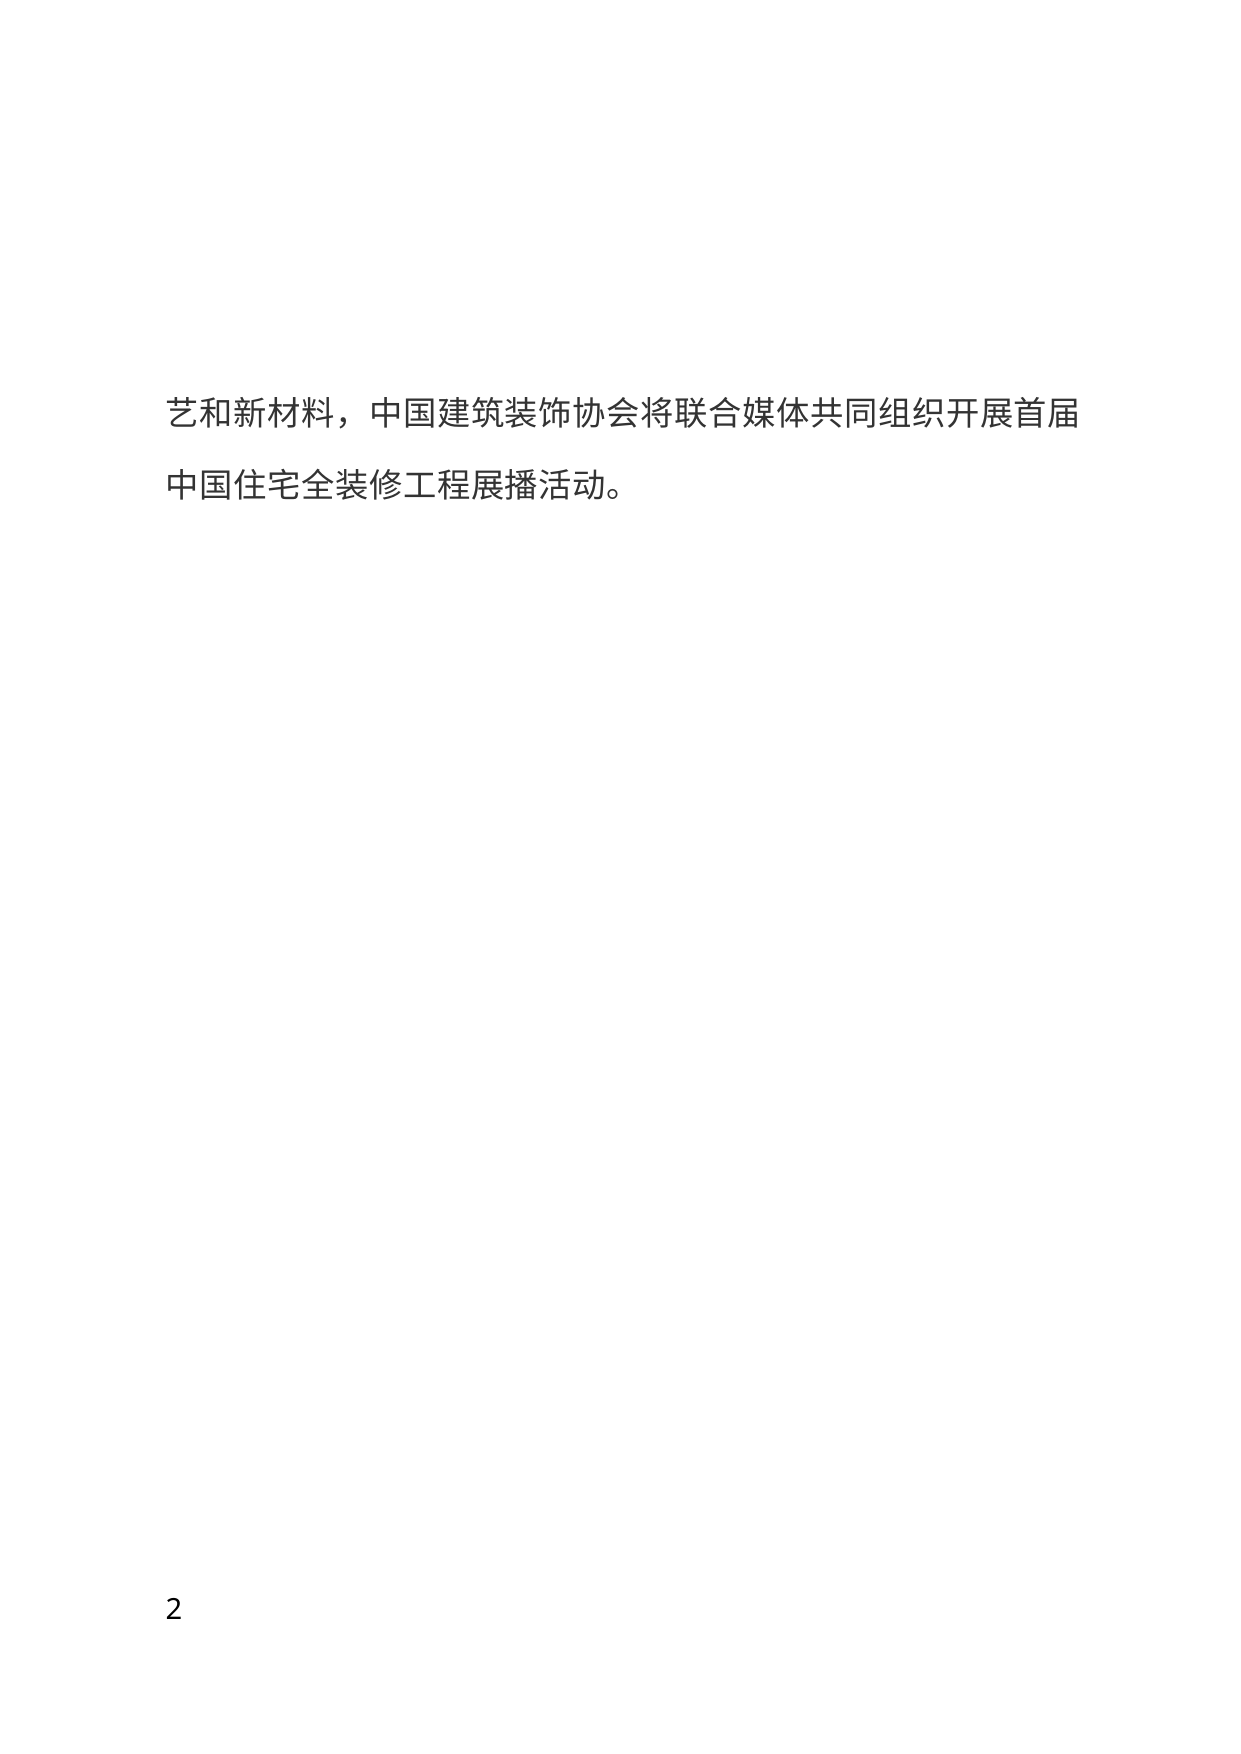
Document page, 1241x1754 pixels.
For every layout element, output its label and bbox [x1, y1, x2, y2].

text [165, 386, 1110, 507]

----

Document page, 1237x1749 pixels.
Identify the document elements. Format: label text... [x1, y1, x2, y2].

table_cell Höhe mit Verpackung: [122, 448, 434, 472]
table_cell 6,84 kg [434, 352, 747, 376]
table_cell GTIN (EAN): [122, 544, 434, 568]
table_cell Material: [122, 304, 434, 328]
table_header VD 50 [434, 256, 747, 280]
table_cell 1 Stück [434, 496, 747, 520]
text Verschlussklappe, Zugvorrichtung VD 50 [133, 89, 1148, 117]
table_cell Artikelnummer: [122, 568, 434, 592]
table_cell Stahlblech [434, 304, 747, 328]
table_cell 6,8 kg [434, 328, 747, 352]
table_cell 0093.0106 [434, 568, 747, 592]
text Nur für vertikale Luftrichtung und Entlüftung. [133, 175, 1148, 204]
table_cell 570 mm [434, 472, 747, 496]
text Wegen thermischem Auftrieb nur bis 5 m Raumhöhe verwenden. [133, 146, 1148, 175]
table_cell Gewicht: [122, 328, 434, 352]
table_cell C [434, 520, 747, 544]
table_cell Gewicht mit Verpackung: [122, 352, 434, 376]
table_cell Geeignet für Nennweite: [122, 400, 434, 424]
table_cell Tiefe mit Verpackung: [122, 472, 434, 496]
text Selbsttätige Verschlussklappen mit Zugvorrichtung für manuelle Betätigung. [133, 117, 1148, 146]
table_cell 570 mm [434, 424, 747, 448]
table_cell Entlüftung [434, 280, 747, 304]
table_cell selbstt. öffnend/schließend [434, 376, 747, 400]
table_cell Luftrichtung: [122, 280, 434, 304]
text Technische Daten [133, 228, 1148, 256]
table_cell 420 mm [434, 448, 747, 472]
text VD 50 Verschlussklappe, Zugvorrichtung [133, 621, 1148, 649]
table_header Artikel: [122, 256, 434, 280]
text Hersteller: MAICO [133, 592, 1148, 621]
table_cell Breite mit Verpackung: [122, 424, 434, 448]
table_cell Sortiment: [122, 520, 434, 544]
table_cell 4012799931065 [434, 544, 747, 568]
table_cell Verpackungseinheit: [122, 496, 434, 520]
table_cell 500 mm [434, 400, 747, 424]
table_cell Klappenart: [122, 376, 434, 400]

----

Problem requirements - How many lines in the data above contain the string "page"? Reply with only the number.

Solution for this problem - 2